To give a bit of a qualifier here I really do love and adore the tyrant lizards. I and probably several of you reading this post would likely not be here if it wasn't for them. I mean that head, the bite force, the whole package is just iconic. However I do think it necessary to take down these animals a peg or two relative to other theropods. Ok, ok maybe not take tyrannosaurids down a peg so much as elevate other theropods. I think that - both culturally and scientifically - tyrant lizards have become too much the yardstick for what it means to be a hyper-carnivorous theropod. It should always bear repeating: these animals are overgrown coelurosaurs largely independent in descent from the other large carnivorous theropods.
People love stories, are drawn to them, and understand the world through stories. When we look at the story of theropod evolution it should not go unnoticed that tyrannosaurids, and most pertinently Tyrannosaurus rex, appear at the end and culmination of the dinosaur saga respectively. I know that will be common knowledge to my readers but just breath that thought in for a second: Tyrannosaurus rex not only was for many years the largest recognized theropod but it was one of the last. The fact that it occurred in the American west only adds to the lore, mystique, and seemingly manifest destiny of this penultimate theropod to lord over all other theropods.
It is, when you really stop and think about it, quite amazing the coincidence of the largest, biggest, baddest, and last hyper-carnivorous theropod occurring at the death knell of the Cretaceous in the eternal frontier of the American west... quite a good story if you unpack it a bit. With these thoughts swimming around in your head it should come as no great stretch to imagine a popular narrative unfolding: Tyrannosaurids and Tyrannosaurus rex represent the apex, the gold standard of theropod evolution, all other theropods were lesser versions of this last and final model.

§ **Entries shown**:
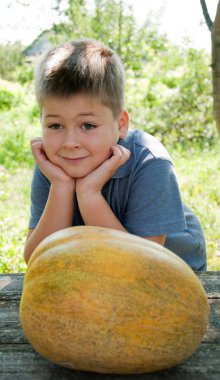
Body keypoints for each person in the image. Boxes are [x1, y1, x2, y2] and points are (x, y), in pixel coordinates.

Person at [24, 39, 207, 271]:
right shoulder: (53, 164)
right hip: (104, 267)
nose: (70, 143)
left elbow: (142, 267)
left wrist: (89, 194)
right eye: (55, 126)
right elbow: (37, 259)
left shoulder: (150, 162)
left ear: (120, 124)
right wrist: (61, 185)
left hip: (173, 271)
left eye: (88, 126)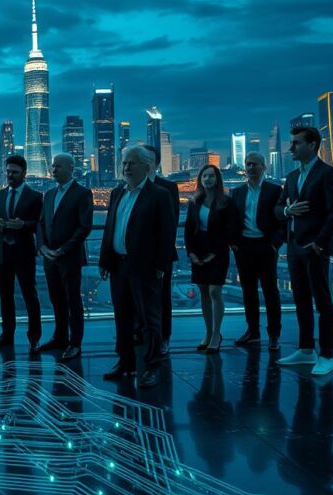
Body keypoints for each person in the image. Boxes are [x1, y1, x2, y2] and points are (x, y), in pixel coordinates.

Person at [98, 145, 175, 388]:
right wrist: (104, 260)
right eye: (124, 163)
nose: (126, 167)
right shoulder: (117, 193)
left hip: (145, 266)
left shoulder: (159, 195)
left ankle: (151, 367)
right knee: (122, 315)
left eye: (132, 163)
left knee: (150, 319)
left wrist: (161, 264)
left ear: (147, 166)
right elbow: (110, 228)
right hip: (118, 265)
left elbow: (167, 232)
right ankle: (125, 362)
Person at [274, 126, 333, 376]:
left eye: (296, 143)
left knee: (322, 301)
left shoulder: (327, 173)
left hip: (314, 248)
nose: (291, 147)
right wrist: (287, 211)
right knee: (301, 298)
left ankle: (326, 355)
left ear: (312, 145)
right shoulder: (292, 177)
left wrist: (319, 243)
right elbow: (278, 208)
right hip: (294, 247)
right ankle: (305, 350)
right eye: (291, 142)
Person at [36, 153, 93, 360]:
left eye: (58, 166)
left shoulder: (83, 193)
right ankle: (60, 337)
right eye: (53, 166)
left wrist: (63, 249)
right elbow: (41, 224)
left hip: (69, 258)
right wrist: (42, 247)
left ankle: (75, 343)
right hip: (50, 258)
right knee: (56, 299)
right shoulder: (49, 194)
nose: (54, 170)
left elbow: (84, 227)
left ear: (71, 168)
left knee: (73, 301)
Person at [0, 154, 43, 352]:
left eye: (14, 172)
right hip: (2, 253)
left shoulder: (35, 197)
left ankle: (34, 338)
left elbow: (39, 224)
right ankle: (7, 336)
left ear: (24, 173)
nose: (10, 175)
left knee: (29, 295)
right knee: (5, 296)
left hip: (24, 253)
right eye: (8, 171)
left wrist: (23, 224)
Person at [231, 152, 286, 350]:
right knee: (248, 291)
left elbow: (282, 221)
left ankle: (274, 335)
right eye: (248, 164)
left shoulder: (274, 190)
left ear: (264, 167)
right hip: (244, 247)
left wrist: (274, 245)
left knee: (270, 291)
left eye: (255, 164)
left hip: (266, 246)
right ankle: (253, 332)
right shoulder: (237, 192)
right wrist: (234, 243)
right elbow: (232, 220)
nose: (251, 167)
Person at [184, 164, 239, 353]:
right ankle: (208, 332)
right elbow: (189, 229)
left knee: (215, 291)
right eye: (204, 176)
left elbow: (231, 229)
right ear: (200, 180)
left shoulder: (226, 202)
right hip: (199, 249)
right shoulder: (194, 201)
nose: (208, 179)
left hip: (218, 250)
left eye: (211, 176)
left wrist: (213, 253)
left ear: (217, 179)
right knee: (204, 292)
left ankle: (216, 334)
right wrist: (191, 253)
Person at [144, 145, 180, 356]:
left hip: (160, 254)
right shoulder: (130, 186)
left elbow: (171, 224)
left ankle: (164, 337)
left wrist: (162, 255)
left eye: (148, 159)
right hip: (136, 255)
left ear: (156, 163)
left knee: (163, 297)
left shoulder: (168, 187)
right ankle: (143, 335)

§ **Tasks for this exercise**:
1. Summarize the essay on tyrannosaurids and other theropods in two sentences.
2. Resume the essay on tyrannosaurids and other theropods from the point where it stops.
The material comes from a separate source unrelated to the text.

§ **Your written answers**:
1. The writer loves tyrannosaurids but argues that they have become too much the yardstick for hyper-carnivorous theropods, stressing that they are overgrown coelurosaurs largely independent in descent from the other large carnivorous theropods. Because Tyrannosaurus rex was long the largest recognized theropod, was one of the last, and lived in the American west, a popular narrative casts it as the apex of theropod evolution and treats all other theropods as lesser versions of it.

2.
The take home message being that yeah Allosaurus was all right but it was merely a lesser, imperfect version of Tyrannosaurus rex. Mapusasaurus was cool, but still not a tyrannosaurid. Crylophosaurus, pretty neat but no T. rex. What this is all smacks of is some real neo-Lamarckian thinking. As if, for 140 million years give or take of theropod evolution, theropods finally get it right with the tyrannosaurid model after many botched, failed attempts.
Of course this way of thinking about evolution is inherently wrong. Organisms are not striving to become some ultimate model or have some type of end game in sight. Evolution is blind and groping and just hobbling together with the best fit jerry-rigged from existing parts at the time. Unfortunately I think we - including some paleontologists - lose sight of this picture and play a little bit of Monday morning quarterback with interpretations of past organisms. If failed, botched attempts are such a hallmark of the fossil record then where are they now in our present biota? What animals represent such evolutionary hiccups?
This is of course a cultural unpacking - that is not too great a controversy I am sure we can all find some truth in. But what I believe is that this narrative has spilled over into the scientific realm. What I speak of - the controversial bit I can not dispense with - is the notion that tyrannosaurids in general and Tyrannosaurus rex in particular were far and away more devestating, powerful, and all consuming than other hyper-carnivorous theropods.
Where I think this line of thinking gets the greatest cashet is the notion of bone consumption and dismemberment among tyrannosaurids - a topic of much interest for me. The general gist of tyrannosaurs being elevated over other theropods, by both lay and professionals, is most succinctly summarized as such: "only the great tyrant lizards - especially Tyrannosaurus rex - had jaws robust enough and teeth strong and stout enough to pulverize and consume bone". And the corollary: "Blade toothed theropods (i.e. everybody else besides tyrannosaurids) avoided bone assiduously and were especially careful eaters".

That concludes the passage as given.